> [RECORDS PROVIDED]
• • •
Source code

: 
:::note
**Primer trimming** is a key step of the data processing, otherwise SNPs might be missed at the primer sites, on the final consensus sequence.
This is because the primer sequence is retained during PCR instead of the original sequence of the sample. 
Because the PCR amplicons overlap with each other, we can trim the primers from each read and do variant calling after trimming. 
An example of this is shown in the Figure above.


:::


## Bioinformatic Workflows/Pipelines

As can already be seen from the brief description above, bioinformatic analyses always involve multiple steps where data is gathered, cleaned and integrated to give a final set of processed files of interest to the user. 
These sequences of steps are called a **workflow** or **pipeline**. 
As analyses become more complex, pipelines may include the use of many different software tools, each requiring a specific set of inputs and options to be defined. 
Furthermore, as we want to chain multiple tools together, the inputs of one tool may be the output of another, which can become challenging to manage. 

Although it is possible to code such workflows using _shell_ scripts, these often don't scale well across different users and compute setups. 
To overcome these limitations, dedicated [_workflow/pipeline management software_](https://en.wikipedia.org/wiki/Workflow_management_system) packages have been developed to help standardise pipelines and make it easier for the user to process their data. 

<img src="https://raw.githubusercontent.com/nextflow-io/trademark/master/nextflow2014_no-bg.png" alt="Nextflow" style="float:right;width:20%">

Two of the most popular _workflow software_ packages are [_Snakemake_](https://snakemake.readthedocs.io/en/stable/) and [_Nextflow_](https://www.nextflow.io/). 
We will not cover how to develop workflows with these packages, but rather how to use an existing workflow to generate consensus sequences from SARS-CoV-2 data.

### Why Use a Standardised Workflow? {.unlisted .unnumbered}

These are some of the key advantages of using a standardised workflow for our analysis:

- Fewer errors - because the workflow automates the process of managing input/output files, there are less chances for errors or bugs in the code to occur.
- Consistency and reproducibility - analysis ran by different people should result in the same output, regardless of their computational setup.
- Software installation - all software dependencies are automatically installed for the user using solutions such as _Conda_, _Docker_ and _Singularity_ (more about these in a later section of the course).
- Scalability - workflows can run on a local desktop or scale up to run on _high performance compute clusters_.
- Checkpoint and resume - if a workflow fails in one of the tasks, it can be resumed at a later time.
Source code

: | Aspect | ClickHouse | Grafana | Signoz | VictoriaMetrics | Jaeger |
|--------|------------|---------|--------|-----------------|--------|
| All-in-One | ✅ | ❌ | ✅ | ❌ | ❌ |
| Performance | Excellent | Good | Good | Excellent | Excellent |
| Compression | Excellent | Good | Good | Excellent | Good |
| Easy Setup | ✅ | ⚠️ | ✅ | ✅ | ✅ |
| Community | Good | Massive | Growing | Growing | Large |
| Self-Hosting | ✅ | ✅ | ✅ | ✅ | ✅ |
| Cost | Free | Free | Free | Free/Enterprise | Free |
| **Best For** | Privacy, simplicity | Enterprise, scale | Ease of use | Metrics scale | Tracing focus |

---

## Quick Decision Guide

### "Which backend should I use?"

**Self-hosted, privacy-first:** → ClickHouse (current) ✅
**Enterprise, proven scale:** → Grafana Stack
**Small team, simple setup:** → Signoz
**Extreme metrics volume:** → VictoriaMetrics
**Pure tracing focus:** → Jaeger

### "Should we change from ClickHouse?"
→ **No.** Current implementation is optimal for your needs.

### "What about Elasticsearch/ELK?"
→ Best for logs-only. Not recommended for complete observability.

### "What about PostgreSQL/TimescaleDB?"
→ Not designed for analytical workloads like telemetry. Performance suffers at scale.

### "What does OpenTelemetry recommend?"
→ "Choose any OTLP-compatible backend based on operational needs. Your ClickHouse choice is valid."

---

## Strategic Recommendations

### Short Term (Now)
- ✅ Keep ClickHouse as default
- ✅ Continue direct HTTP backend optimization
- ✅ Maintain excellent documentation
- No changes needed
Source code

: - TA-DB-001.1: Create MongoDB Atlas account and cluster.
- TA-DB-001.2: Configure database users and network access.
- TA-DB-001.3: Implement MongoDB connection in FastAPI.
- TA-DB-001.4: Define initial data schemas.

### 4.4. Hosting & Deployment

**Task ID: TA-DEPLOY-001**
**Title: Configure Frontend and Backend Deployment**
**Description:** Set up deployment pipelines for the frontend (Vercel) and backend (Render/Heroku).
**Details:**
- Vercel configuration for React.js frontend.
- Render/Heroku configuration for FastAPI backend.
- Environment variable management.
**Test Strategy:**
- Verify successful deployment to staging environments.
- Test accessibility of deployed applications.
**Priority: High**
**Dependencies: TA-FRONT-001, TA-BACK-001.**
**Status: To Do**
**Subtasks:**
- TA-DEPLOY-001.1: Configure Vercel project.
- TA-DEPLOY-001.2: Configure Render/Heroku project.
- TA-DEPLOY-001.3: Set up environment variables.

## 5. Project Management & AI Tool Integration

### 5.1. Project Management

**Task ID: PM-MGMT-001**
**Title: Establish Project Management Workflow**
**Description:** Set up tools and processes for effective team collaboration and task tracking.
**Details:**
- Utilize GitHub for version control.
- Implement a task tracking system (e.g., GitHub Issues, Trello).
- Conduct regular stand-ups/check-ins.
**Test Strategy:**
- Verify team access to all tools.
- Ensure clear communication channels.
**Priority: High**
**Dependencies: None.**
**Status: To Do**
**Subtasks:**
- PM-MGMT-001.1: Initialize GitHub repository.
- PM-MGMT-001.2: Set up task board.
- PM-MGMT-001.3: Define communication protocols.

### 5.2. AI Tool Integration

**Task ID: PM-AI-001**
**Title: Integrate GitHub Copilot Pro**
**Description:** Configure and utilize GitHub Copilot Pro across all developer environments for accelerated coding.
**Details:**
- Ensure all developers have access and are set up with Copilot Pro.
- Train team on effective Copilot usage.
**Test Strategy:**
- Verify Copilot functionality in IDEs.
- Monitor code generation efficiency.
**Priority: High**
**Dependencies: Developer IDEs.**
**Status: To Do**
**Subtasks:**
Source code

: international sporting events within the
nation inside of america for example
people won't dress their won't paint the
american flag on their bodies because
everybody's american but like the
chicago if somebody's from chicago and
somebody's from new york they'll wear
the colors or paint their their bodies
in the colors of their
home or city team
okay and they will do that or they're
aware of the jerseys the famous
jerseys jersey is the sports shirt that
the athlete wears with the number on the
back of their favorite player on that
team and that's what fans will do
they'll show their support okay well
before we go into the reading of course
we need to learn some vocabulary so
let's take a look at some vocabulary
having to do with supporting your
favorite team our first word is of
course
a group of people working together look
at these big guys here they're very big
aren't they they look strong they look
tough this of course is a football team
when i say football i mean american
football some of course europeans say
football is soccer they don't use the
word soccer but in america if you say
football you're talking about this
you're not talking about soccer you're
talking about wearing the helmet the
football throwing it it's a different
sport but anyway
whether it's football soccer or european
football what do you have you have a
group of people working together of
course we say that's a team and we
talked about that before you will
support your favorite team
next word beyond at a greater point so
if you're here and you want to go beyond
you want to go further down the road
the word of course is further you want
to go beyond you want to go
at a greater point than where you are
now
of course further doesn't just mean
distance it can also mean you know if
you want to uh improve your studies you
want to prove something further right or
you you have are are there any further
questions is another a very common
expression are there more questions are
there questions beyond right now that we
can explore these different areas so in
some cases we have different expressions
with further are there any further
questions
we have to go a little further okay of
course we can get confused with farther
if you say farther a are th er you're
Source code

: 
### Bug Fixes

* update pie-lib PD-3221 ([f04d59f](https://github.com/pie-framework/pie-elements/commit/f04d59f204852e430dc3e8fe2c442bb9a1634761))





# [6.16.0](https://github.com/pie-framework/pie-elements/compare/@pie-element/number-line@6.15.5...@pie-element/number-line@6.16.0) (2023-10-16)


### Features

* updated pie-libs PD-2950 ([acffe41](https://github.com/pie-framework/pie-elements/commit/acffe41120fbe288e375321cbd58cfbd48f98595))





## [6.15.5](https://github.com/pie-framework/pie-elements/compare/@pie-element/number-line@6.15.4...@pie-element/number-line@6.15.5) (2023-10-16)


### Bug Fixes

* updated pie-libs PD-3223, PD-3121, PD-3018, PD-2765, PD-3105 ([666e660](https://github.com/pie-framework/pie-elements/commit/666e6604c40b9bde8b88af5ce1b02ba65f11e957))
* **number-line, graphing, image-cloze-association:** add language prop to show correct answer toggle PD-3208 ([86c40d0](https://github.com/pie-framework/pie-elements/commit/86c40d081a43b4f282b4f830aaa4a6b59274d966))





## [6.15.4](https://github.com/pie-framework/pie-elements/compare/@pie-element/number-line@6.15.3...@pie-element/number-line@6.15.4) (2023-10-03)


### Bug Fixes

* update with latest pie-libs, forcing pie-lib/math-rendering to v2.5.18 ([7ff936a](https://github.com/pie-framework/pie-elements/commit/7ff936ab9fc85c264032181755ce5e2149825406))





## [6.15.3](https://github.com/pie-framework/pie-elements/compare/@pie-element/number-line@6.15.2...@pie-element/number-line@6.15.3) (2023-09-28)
• • •
> [EXERCISE DESCRIPTION]
Taking each line of the material above in turn, count those containing the string "talking". State the number alone.

> [ANSWER TO THIS PROBLEM]
3